In 2017, cyclist crossing lights have been installed at certain locations within the city centre as a measure to improve the safety of cyclists, especially when crossing busy intersections.

Beginning in 2020, Penang's city council began painting orange boxes at the beginning of roads where traffic wait for traffic lights. The purpose of these coloured boxes is to offer both motorcyclist and cyclist a designated space segregated away from cars.

=== Bicycle rental services ===

In recent years, bicycle rental services have been marketed within George Town by a number of private companies. These cater mainly to tourists wishing to tour the numerous attractions within the city centre's UNESCO World Heritage Site on bicycles.
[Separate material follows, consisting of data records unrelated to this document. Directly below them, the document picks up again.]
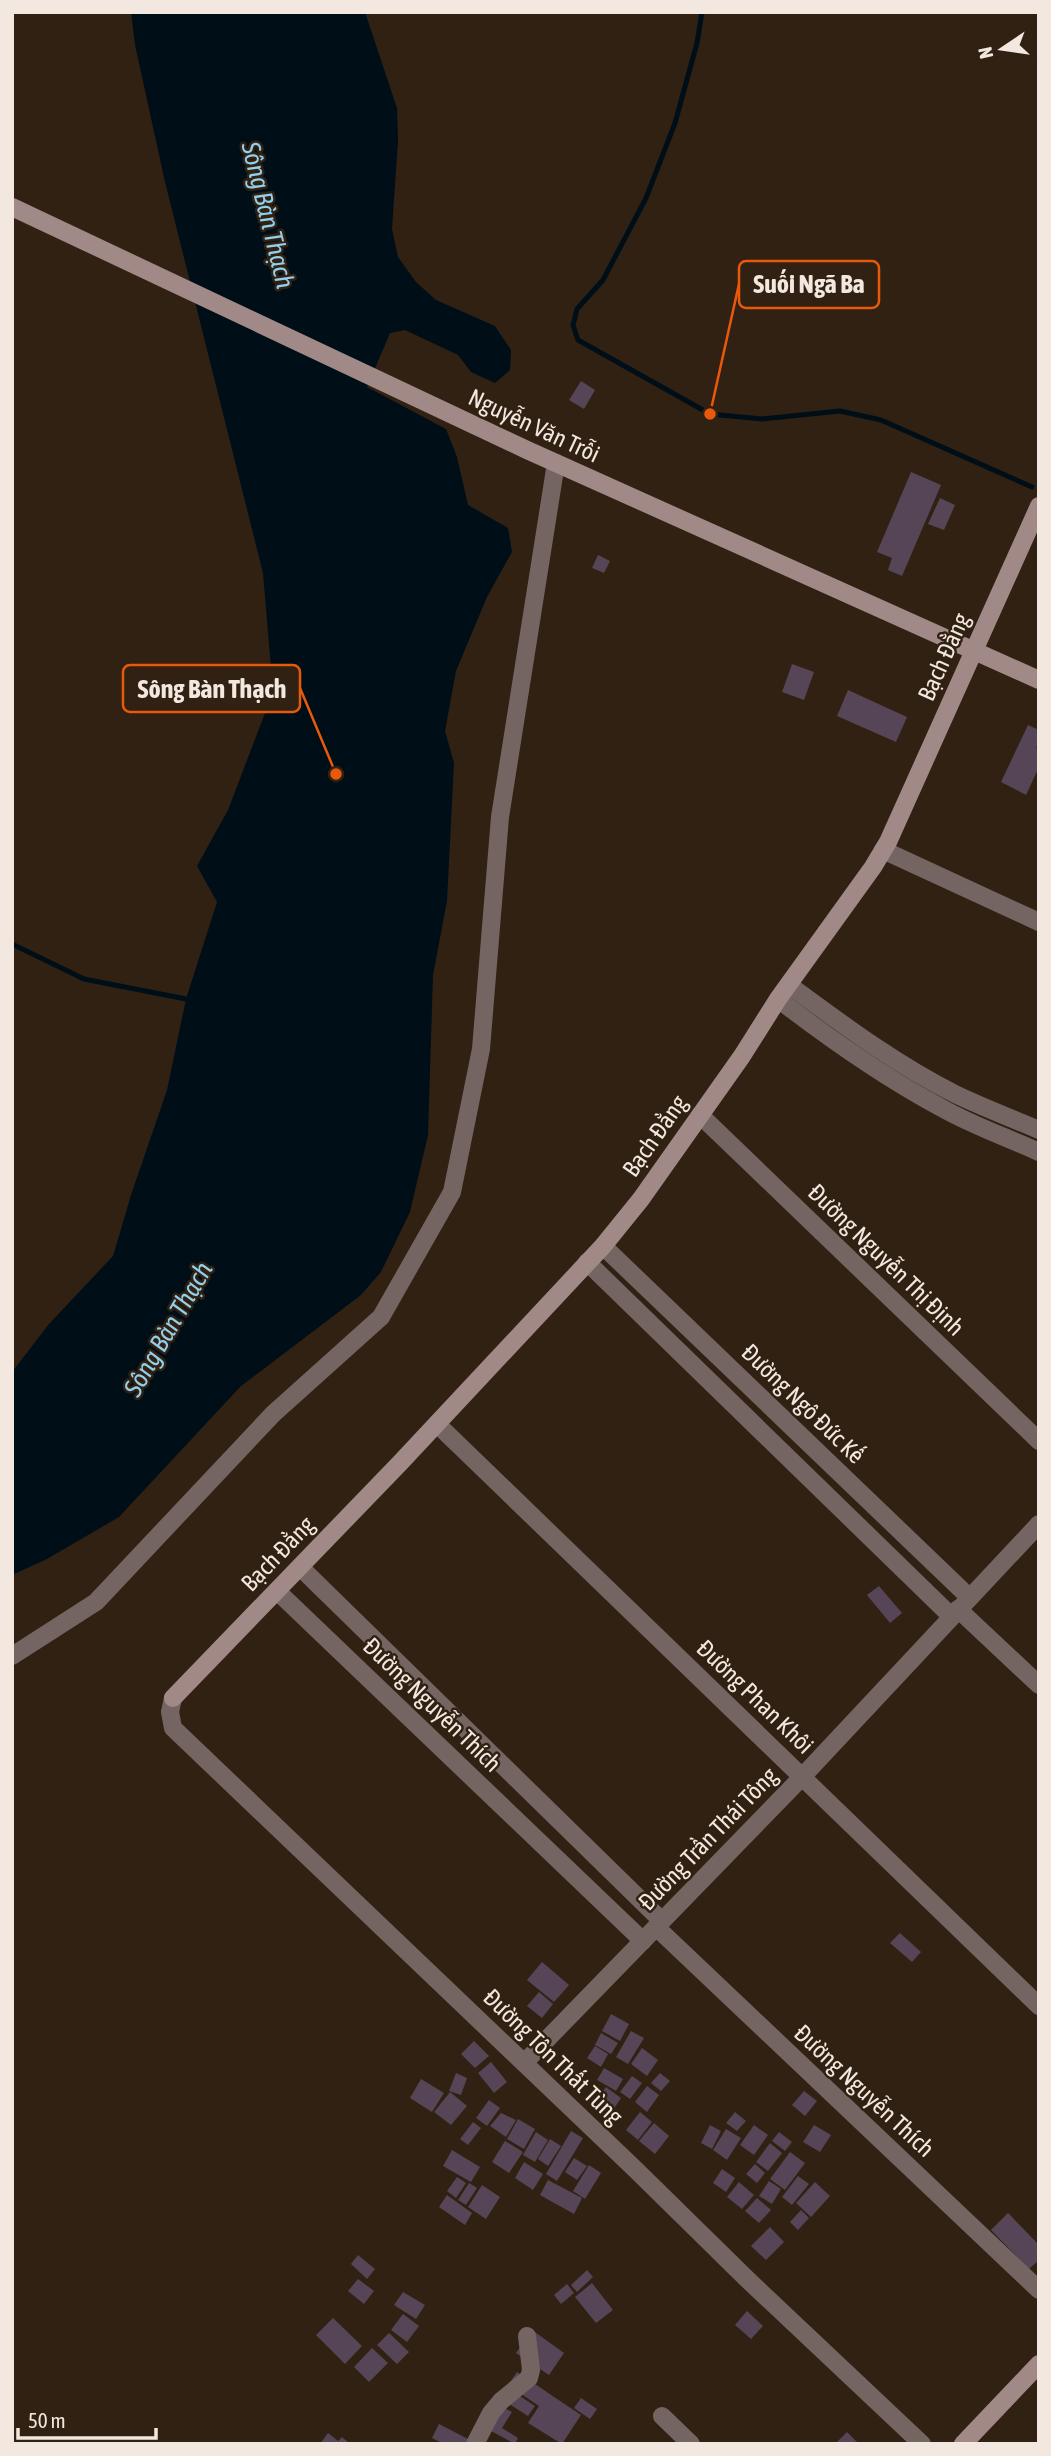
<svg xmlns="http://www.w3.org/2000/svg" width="1051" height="2456" viewBox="0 0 1051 2456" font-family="'Asap Condensed',sans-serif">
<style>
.water{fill:#000e18}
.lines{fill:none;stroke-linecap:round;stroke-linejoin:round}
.stream{stroke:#000e18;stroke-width:5}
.building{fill:#554556}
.street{stroke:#746563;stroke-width:18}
.secondary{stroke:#a18987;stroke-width:18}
.labels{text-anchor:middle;stroke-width:5;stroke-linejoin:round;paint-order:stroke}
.street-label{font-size:24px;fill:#f3e8df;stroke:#312113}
.water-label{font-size:26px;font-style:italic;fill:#92cfec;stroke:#312113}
.leader{fill:none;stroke:#e8590c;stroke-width:2.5}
.callout-dot{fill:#e8590c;stroke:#312113;stroke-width:2.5}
.callout{fill:#312113;stroke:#e8590c;stroke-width:2.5}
.callout-label{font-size:26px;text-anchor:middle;font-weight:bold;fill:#f3e8df}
</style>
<rect width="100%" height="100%" fill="#312113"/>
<polygon class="water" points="131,12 365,12 397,108 398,141 392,229 398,257 416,282 436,300 495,326 511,350 510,370 495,383 471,372 458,355 405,330 390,333 367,387 446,429 457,457 468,505 508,528 512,552 487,597 456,671 445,731 454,763 447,901 433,975 428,1135 410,1212 381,1272 361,1295 241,1386 119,1517 47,1559 12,1575 12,1372 49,1324 113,1256 131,1195 167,1090 186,999 217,902 197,866 228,810 273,692 263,573 165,182 135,45"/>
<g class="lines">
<g class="stream">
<polyline points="702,12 697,43 675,123 646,198 603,280 577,309 573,325 578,340 710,414 762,419 840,411 881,420 1032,487"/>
<polyline points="12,944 84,979 186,999"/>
</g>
</g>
<g class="building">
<polygon points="581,381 595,390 584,409 569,400"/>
<polygon points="911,472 941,485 902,576 888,570 892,558 877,552"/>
<polygon points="940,498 955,505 944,530 928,524"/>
<polygon points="598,555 610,561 604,573 592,568"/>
<polygon points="792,664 814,672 804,700 782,692"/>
<polygon points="848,690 907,717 896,742 837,716"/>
<polygon points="1028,725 1039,730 1039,742 1036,748 1039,749 1039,767 1026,795 1001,782"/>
<polygon points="879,1586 902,1613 890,1623 867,1595"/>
<polygon points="900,1933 921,1952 912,1962 890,1943"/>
<polygon points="542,1962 569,1985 554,2002 527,1980"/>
<polygon points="539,1992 553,2004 542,2018 527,2006"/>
<polygon points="611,2014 629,2024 620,2041 602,2031"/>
<polygon points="631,2031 644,2038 628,2064 616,2057"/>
<polygon points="601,2033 618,2043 611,2054 595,2045"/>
<polygon points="474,2041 489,2056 475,2068 461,2054"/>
<polygon points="595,2046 608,2054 601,2067 587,2058"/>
<polygon points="642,2048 658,2060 647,2076 631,2064"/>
<polygon points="491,2062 507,2082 494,2093 478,2073"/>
<polygon points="604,2068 623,2079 616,2091 606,2085 608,2082 606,2085 597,2080"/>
<polygon points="456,2073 467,2078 461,2095 449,2091"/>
<polygon points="660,2073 670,2081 661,2091 651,2083"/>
<polygon points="632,2076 642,2083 630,2099 620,2092"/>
<polygon points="421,2079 444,2093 432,2112 410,2098"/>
<polygon points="647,2086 659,2095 647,2112 635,2102"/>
<polygon points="606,2087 621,2098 609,2116 593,2105"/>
<polygon points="804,2091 817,2101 805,2116 792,2105"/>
<polygon points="450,2092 467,2106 451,2125 434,2112"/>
<polygon points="489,2100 500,2108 487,2126 476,2118"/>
<polygon points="640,2112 652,2122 638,2140 626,2130"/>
<polygon points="735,2112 746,2121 737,2131 726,2123"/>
<polygon points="501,2113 516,2120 506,2137 490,2126"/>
<polygon points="518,2119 535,2129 524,2149 507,2139"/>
<polygon points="473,2122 481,2128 468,2145 460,2139"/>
<polygon points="654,2123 669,2136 655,2154 639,2141"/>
<polygon points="710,2125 721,2131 712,2149 701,2143"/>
<polygon points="754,2125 768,2135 754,2155 740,2145"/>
<polygon points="814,2125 831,2135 820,2152 803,2142"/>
<polygon points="726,2129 741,2138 727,2160 713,2150"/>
<polygon points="571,2131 583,2138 557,2181 546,2174"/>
<polygon points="536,2132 548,2140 535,2162 523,2155"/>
<polygon points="779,2132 792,2142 785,2151 772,2141"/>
<polygon points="550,2139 561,2146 548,2166 538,2159"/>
<polygon points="505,2141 523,2152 509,2173 492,2162"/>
<polygon points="770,2143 782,2153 768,2171 756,2162"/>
<polygon points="452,2150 480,2167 471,2182 443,2166"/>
<polygon points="790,2152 805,2163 785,2190 770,2179"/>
<polygon points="574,2158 587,2166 577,2180 565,2172"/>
<polygon points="524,2162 543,2174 533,2190 515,2178"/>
<polygon points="755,2164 765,2173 757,2183 746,2174"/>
<polygon points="589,2165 601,2173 585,2199 573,2191"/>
<polygon points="722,2169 735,2178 726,2192 713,2183"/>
<polygon points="798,2176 809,2184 792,2205 782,2197"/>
<polygon points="457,2177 466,2183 456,2198 447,2191"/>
<polygon points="548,2180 582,2198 574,2214 540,2195"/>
<polygon points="769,2181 781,2189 772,2204 759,2196"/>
<polygon points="739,2182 754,2195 742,2209 727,2197"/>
<polygon points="815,2182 830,2196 811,2217 796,2203"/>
<polygon points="469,2183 477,2188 466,2205 458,2200"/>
<polygon points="482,2185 500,2197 486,2219 468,2207"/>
<polygon points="447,2195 472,2213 465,2225 439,2207"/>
<polygon points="757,2198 771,2210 759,2223 745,2211"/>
<polygon points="801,2210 809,2218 798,2230 790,2222"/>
<polygon points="1008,2213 1039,2245 1039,2260 1029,2269 991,2230"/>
<polygon points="770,2227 784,2242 766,2260 751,2246"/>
<polygon points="358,2255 375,2269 367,2279 351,2264"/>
<polygon points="587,2270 593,2277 577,2292 571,2285"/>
<polygon points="358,2279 374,2291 364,2304 348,2291"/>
<polygon points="592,2283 613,2310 596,2323 575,2297"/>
<polygon points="567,2284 574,2293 561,2304 554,2295"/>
<polygon points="403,2292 425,2305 416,2319 394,2305"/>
<polygon points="747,2311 763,2326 751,2339 735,2325"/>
<polygon points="403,2314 419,2326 407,2342 391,2330"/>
<polygon points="333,2318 362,2346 345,2364 316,2335"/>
<polygon points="532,2330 564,2353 549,2375 516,2353"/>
<polygon points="389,2333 409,2352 397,2364 377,2345"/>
<polygon points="372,2348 388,2363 369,2382 354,2367"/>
<polygon points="517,2372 581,2415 562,2444 528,2423 539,2406 508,2385"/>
<polygon points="506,2387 535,2406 528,2416 500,2398"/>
<polygon points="581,2398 597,2409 590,2419 574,2408"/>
<polygon points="492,2401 512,2412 502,2428 518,2438 515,2444 478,2424"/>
<polygon points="439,2424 470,2440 468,2444 444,2444 432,2438"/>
<polygon points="847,2432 859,2444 835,2444"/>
<polygon points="328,2433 338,2441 342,2437 350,2444 320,2444"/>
</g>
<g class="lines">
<g class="street">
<polyline points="883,850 1039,922"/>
<path d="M789,985C842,1024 895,1064 955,1094C982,1107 1011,1118 1039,1130"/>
<path d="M778,999C830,1039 882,1076 940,1107C971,1125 1006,1137 1039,1152"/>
<polyline points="700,1115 1039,1441"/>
<polyline points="603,1246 969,1597"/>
<polyline points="587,1262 951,1616"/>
<polyline points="437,1424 1039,2006"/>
<polyline points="300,1567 662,1921"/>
<polyline points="277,1591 643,1941"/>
<polyline points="958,1609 1039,1685"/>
<polyline points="12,1656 96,1602 273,1414 381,1317 452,1192 481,1049 500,817 556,463"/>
<polyline points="173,1698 170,1712 173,1728 636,2170 748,2280 922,2444"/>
<polyline points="656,1927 1039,2290"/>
<polyline points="524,2063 802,1777 1039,1524"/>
<polyline points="662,2416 691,2444"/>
<polyline points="475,2444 491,2413 501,2401 529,2378 531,2370 527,2336"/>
</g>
<g class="secondary">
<polyline points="12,207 527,450 1039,680"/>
<polyline points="173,1698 400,1463 603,1246 641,1199 742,1056 778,999 873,867 888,842 1039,506"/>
<polyline points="963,2444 1039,2364"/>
</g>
</g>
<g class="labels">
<g class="street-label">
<text transform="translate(534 426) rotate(25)" y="8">Nguyễn Văn Trỗi</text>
<text transform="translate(944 657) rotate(-66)" y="8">Bạch Đằng</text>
<text transform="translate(655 1136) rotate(-55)" y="8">Bạch Đằng</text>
<text transform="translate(886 1260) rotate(44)" y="8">Đường Nguyễn Thị Định</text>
<text transform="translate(803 1404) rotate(44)" y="8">Đường Ngô Đức Kế</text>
<text transform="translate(278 1554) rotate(-46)" y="8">Bạch Đằng</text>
<text transform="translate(755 1697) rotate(44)" y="8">Đường Phan Khôi</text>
<text transform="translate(432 1705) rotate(44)" y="8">Đường Nguyễn Thích</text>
<text transform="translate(708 1839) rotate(-46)" y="8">Đường Trần Thái Tông</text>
<text transform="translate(553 2057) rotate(44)" y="8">Đường Tôn Thất Tùng</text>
<text transform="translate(864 2091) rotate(43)" y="8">Đường Nguyễn Thích</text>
</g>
<g class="water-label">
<text transform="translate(268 215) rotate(76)" y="9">Sông Bàn Thạch</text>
<text transform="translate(168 1329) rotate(-60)" y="9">Sông Bàn Thạch</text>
</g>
</g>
<path class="leader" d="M710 414L739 284M336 774L300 688"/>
<g class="callout-dot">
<circle cx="710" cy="414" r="7"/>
<circle cx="336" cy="774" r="7"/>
</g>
<g class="callout">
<rect x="739" y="261" width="140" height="47" rx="7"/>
<rect x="123" y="665" width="177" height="47" rx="7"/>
</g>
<g class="callout-label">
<text x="809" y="293">Suối Ngã Ba</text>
<text x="212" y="698">Sông Bàn Thạch</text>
</g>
<rect width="1051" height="2456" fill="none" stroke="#f3e8df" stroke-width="28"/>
<g transform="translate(1002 49) rotate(257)" stroke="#312113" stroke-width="5" paint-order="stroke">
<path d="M0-5L12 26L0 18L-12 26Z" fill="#f3e8df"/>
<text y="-10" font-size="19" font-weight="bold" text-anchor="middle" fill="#f3e8df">N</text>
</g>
<path d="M18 2428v10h138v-10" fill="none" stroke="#f3e8df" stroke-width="3.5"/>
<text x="28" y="2428" font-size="21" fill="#f3e8df" stroke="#312113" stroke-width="5" paint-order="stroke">50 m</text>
</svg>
In 2016, LinkBike, a public bicycle-sharing service jointly funded by the Penang Island City Council and a private firm, was launched, making George Town the first city in Malaysia to implement such a system. It requires the use of smartphones to rent a bicycle at any one of the 25 electronic LinkBike stations within George Town.

=== Portability on public buses ===
Foldable bicycles, of a maximum dimension of 180 cm in length and 120 cm in height, are allowed on board Rapid Penang buses.

== Cycling activism ==
Local cyclists have also responded by organising group cycling activities within Penang Island. Some of these activities include the weekly BikeonFriday (BoF) and the annual Campaign for a Lane (CFOL).